On the ‘net: The Foggy Future of Network Engineering

The world of networking tends to be bistable: we either centralize everything, or we decentralize everything. We started with mainframes, passed through Lotus 123 hidden in corners, then to mini’s and middleware, then to laptops, and now to the cloud, to be followed by fog. This particular cycle of centralization/decentralization, however, has produced a series of overlapping changes that are difficult to decipher.
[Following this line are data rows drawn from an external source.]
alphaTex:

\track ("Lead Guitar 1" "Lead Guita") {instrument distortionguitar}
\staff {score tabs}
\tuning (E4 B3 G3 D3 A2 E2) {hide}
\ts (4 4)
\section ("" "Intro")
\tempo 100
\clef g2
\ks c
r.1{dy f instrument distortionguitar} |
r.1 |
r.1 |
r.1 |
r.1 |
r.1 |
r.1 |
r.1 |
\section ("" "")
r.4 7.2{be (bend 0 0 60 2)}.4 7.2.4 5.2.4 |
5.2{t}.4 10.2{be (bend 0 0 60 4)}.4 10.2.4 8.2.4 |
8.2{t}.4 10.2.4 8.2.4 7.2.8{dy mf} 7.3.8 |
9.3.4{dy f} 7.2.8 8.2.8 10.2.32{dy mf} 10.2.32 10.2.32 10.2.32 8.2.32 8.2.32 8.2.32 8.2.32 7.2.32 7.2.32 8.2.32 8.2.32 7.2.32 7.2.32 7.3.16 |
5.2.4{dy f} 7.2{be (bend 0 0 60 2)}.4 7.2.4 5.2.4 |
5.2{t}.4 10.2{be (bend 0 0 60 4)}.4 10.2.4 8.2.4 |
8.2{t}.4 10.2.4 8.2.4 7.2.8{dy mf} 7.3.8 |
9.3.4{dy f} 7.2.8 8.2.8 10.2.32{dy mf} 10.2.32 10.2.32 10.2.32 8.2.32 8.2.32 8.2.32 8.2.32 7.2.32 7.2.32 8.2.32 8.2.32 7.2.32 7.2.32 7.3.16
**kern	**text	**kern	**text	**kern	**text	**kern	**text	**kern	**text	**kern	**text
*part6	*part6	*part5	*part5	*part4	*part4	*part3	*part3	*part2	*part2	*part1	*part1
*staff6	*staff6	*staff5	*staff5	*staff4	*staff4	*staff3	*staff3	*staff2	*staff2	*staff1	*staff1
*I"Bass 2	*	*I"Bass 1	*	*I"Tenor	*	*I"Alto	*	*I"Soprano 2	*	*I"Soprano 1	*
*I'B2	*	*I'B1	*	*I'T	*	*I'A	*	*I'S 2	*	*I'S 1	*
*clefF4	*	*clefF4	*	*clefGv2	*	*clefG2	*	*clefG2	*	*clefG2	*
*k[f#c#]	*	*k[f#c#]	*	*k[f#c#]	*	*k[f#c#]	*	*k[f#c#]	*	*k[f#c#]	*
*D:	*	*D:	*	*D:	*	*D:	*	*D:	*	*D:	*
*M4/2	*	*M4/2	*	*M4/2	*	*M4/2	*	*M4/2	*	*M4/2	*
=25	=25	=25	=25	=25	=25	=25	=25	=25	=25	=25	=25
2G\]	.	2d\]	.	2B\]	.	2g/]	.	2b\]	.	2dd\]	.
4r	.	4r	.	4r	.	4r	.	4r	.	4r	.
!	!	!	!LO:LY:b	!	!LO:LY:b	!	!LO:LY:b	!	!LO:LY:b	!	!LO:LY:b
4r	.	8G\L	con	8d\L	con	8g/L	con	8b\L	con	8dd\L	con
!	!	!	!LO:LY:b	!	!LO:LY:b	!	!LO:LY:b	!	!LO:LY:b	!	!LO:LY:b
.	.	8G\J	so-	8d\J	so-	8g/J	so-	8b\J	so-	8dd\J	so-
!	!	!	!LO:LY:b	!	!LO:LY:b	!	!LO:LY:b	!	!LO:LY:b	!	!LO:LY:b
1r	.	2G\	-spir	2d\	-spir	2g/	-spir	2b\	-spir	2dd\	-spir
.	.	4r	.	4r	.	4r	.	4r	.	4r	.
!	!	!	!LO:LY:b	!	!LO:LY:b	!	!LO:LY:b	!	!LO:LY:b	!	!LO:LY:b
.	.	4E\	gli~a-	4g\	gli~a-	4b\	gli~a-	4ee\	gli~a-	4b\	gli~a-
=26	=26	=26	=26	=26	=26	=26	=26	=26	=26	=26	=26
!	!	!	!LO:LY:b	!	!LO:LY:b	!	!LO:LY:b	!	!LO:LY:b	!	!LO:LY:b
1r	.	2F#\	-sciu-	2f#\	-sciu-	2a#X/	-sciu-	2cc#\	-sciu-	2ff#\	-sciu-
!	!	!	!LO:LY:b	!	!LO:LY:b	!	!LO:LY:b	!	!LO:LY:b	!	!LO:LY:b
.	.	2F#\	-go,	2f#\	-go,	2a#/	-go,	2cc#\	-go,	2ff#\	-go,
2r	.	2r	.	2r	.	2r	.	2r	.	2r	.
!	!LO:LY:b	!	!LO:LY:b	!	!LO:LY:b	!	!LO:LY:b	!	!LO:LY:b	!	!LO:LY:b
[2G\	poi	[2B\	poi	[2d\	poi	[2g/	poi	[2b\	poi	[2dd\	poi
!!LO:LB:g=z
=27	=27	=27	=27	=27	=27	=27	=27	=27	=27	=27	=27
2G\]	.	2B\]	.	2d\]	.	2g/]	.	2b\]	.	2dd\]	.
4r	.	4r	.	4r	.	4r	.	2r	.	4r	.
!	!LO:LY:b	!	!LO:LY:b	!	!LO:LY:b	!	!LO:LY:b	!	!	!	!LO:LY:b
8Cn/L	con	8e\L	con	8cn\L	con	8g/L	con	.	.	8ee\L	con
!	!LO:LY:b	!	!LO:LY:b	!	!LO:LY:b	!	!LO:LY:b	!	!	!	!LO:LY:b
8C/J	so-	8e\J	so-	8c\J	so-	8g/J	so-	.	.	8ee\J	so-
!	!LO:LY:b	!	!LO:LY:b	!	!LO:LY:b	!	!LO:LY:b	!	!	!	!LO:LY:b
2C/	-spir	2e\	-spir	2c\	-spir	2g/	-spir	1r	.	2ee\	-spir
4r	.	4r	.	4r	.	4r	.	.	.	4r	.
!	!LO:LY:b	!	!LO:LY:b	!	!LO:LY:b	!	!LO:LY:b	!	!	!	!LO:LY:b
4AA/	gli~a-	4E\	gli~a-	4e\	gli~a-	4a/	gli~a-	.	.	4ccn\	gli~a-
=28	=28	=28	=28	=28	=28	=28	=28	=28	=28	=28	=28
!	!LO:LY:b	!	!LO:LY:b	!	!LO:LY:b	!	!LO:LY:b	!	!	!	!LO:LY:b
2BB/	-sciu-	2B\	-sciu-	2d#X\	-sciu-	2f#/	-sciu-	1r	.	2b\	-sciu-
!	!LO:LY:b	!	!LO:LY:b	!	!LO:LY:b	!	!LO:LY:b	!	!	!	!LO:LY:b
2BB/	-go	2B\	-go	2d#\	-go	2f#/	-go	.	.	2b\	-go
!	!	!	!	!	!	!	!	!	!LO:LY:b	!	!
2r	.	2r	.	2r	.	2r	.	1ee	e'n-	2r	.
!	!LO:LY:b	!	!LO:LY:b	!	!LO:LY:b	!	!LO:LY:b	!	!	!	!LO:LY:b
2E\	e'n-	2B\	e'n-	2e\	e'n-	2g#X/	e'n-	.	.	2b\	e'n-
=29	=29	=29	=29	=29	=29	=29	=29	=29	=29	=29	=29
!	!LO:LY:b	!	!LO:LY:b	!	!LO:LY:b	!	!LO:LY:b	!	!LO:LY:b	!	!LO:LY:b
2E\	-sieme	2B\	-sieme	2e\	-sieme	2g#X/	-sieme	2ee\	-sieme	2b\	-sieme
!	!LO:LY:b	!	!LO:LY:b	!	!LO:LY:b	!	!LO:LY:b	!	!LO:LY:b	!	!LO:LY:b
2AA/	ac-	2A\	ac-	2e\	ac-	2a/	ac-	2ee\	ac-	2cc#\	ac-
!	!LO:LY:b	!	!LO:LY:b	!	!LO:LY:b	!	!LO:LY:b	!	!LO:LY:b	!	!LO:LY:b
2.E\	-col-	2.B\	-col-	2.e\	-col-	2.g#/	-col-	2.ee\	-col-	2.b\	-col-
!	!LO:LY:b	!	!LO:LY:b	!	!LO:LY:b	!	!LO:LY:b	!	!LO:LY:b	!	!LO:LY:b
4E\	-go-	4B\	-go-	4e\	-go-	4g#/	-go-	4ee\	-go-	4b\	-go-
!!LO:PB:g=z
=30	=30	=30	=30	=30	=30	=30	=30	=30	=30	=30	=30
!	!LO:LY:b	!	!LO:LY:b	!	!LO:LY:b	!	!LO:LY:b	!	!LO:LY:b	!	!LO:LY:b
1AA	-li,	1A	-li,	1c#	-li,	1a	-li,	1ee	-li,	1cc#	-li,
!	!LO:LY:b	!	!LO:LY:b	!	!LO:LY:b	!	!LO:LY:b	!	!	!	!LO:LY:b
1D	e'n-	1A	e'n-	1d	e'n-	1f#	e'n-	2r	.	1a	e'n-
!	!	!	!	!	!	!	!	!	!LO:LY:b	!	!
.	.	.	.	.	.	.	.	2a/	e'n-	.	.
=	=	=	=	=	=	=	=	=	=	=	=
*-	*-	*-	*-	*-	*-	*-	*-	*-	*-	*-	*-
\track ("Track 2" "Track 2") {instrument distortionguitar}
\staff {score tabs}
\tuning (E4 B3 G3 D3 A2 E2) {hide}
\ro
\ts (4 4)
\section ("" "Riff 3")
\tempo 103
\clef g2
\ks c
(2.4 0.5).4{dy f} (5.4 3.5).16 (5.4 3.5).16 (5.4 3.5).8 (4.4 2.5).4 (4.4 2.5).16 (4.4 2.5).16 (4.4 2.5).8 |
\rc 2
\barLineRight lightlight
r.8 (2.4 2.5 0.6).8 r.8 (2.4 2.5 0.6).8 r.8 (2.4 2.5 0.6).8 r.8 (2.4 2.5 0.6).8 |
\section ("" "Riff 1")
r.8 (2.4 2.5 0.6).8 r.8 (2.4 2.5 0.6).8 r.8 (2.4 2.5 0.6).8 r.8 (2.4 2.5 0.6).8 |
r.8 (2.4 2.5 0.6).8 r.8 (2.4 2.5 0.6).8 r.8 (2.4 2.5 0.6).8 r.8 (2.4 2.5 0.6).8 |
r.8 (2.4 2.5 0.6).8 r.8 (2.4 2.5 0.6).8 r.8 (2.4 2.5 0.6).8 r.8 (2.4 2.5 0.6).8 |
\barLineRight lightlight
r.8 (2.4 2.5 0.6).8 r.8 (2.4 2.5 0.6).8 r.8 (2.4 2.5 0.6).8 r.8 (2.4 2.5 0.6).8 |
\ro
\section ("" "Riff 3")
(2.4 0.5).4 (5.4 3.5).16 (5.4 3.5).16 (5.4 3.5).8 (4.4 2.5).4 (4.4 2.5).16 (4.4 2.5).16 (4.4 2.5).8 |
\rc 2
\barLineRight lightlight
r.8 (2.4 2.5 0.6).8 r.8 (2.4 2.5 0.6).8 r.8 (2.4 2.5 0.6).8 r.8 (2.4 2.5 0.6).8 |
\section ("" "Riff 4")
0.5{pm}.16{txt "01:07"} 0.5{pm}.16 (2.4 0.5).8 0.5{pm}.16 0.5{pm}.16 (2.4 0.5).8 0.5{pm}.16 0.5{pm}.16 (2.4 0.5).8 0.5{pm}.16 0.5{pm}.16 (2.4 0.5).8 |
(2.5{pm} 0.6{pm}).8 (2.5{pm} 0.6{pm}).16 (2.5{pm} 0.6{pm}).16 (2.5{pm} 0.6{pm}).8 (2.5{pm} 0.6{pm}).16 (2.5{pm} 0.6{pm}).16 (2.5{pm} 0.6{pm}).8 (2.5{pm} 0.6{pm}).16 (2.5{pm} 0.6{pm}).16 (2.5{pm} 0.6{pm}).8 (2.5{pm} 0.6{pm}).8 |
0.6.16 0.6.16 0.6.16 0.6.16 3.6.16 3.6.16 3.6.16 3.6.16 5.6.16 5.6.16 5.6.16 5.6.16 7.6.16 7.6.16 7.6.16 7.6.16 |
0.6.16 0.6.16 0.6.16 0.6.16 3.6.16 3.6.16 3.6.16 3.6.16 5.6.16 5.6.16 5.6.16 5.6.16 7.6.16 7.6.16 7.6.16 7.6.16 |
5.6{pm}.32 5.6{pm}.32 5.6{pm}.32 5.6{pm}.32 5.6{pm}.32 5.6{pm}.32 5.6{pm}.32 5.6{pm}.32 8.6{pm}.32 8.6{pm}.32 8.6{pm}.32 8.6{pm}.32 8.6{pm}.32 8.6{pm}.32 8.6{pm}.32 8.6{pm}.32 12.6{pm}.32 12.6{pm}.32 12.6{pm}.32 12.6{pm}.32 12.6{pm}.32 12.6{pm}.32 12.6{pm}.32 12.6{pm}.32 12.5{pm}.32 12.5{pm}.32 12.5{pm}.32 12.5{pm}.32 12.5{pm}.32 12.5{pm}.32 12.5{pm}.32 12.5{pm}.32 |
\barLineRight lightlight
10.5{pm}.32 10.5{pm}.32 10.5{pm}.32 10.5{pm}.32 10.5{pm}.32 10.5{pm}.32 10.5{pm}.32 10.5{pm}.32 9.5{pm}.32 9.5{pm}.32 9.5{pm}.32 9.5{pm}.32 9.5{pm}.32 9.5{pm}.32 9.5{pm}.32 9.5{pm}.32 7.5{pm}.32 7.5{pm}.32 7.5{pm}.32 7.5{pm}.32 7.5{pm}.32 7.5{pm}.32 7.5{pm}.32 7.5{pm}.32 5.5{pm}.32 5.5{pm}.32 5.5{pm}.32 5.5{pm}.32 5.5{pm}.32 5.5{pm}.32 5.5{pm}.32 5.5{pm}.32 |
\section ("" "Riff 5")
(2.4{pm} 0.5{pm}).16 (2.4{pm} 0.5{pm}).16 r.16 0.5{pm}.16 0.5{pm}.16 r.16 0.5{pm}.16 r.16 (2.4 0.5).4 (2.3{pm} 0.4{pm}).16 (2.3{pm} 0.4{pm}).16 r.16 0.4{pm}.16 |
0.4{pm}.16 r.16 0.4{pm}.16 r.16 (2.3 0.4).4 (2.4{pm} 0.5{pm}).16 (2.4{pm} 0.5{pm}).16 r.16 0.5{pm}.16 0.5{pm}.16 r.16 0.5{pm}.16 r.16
You can somehow hear someone arguing about disaggregation and hyperconvergence through the fog — but just barely. —CircleID

2 Comments

  1. alan.wijntje 26 July 2016 at 4:13 am

    Very interesting blog post and something to really think about..

    I did notice a lack of “Software Defined X”, was this intentional (still have to watch your roundtable on SDN)?

    regards,

    Alan

  2. Russ 26 July 2016 at 8:04 am

    I don’t tend to separate out “software defined x” as a “thing,” any more, but rather as one of a range of options in the design space… It’s become more of a marketing term, or perhaps a general idea, than an actual “product,” as so many products have been labeled “software defined…” For instance, I would expect hyperconverged solutions to use a lot of internal SD stuff to glue things together, while disaggregated solutions are bound to use SD stuff more for programmability and disaggregation (OpenFlow as a standard interface into all chipsets, for instance).

    Thanks for stopping by — and, as always, an insightful comment!